Christmas and New Year in Britain and North America

January 18, 2007 – 5:34 pm

Growing up in Britain I always felt very privileged as a child to celebrate two Christmases and two New Years over a four week period. This was a consequence not only of living in Britain but of having an Italian mother and a Ukrainian father. The New Year according to the old calendar seems to be more of a festivity than in Ukraine where the New Year is celebrated according to the new calendar rather than the old. For us in Britain, Malanka on 13 January was still a big event that we were determined to celebrate with as much energy as we could muster after three weeks of festivities.
While British people were depressed returning to work following the New Year we could still look forward to two further weeks celebrating Christmas and New Year according to the old calendar. In Britain, Christmas has become totally commercialised and materialistic. This has meant that I always looked to the Latin-rite Christmas in the same way as other Britons who over indulge in eating, drinking and shopping. Meanwhile, the Ukrainian Christmas was a far more spiritual affair.
In towns where Ukrainians lived in Britain, carol singing would be the norm when I was growing up. Sometimes we even had vertepy plays. These traditions are less observed today as young people have little spare time and many have become assimilated. When young British-Ukrainian join Ukrainian carol singing groups today they do so in anticipation of a drunken night out, rather than for any spiritual reasons or a desire to support the Ukrainian community (carol singing collected funds for the community).
Nevertheless, a Ukrainian Christmas eve dinner was held this year at the Halifax Ukrainian club which 100 people, including myself, attended.
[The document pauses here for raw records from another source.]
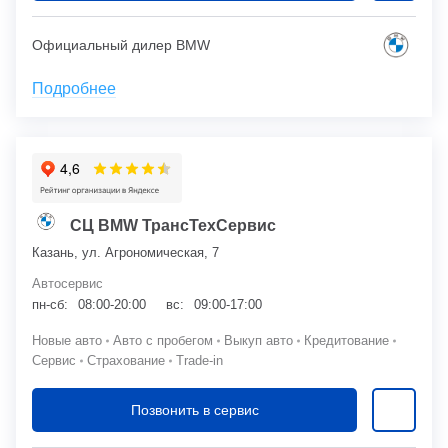
Официальный дилер BMW
Подробнее
СЦ BMW ТрансТехСервис
Казань, ул. Агрономическая, 7
Автосервис
пн-сб:
08:00-20:00
вс:
09:00-17:00
Новые авто
Авто с пробегом
Выкуп авто
Кредитование
Сервис
Страхование
Trade-in
Позвонить в сервис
Our family sat on the Italian-Ukrainian table as Halifax has many mixed marriages between Ukrainians and Italians, Austrians, Irish and Germans from Bavaria, a reflection of a large number of Ukrainian men arriving after the war (including 10,000 from the Galicia Division) but few Ukrainian women and of these men being from western Ukraine and therefore Catholics. A carol singing group was organized this year in Halifax as it has been for decades by my father who told me they visited over 35 houses in one day alone.
Living in North America, Ukrainian traditions are both different and similar. Toronto is a major center of Ukrainian diaspora life in Canada and has over 12 Ukrainian Catholic, as well as Orthodox, Churches. At the same time, the Ukrainian area of Toronto does not possess a single Ukrainian pub or restaurant by the older diaspora! The only pub-restaurant in Toronto is the Golden Lion (Zolotyi Lev) established by the fourth immigrant wave.
In my travels throughout the West, including Australia, I have reached the conclusion that the Ukrainian diaspora has inevitably integrated some local customs and culture. This is less true of the older generation than the younger who were born outside Ukraine, but it nevertheless still holds true even for older diaspora Ukrainians.
In Britain and Australia the tradition of pubs has been translated by the diaspora into Ukrainian clubs with bars. The typical Ukrainian community in a British town included a community building owned by the Association of Ukrainians (Sojuz Ukraintsiv [SUB]) or the Federation of Ukrainians (Obiednannia Ukraintsiv), a Saturday school, choir, dance group, youth and women’s groups and a Club modeled on a pub.
In Toronto, it is surprising coming from the British-Ukrainian tradition to find not a single Ukrainian pub. This is not all that surprising when one considers that Protestant Presbyterianism (of the extreme Scottish variant) in Canada and Puritinism in the USA are both similarly hostile to alcohol. This has translated into only the state being allowed to sell alcohol in Ontario and a legal drinking age of 21 in the US. The only region where you are likely to be offered an alcoholic drink at lunch time in North America is in French-speaking and Catholic Quebec. Unlike Protestants, Catholics seem to be able to enjoy themselves on earth.
If we were in Toronto on Ukrainian Christmas, we traditionally attended a meal with friends and their family. Following the meal we would go to midnight mass at the Ukrainian Catholic Cathedral.
Toronto is famous though, for its Malanky on 13 January which young people travel to from all over Canada and the US to attend. These Malenky are organized by youth groups, Churches and institutions.
In our nearly six years in Canada we have attended two Malenky. One was in the sprawling Toronto suburb of Mississauga where many Ukrainians live. It seemed very different to what we remembered from Britain as it was held in a large convention hall, rather than in a Ukrainian club (as in Britain). The second Malanka we attended was in St. Vladimir’s Institute in downtown Toronto. A well known institute that goes under ‘Volodymyr’ in the Ukrainian language, the Malanka was a traditional evening of events and music far more similar to the traditional Malanka that we remembered in Britain.
Merry Christmas and a Happy New Year to all readers of this Blog!

  1. 2 Responses to “Christmas and New Year in Britain and North America”

  2. Merry Christmas to you too!

    try and get these posts transferred over here sooner…

    dlw

    By dlw on Jan 18, 2007

  3. I have read your work and wanted to ask you a question. Do you know what the statistics are for Ukrainians (immigrants and Ukrainian Americans) intermarrying with other ethnicities/races? Is it common?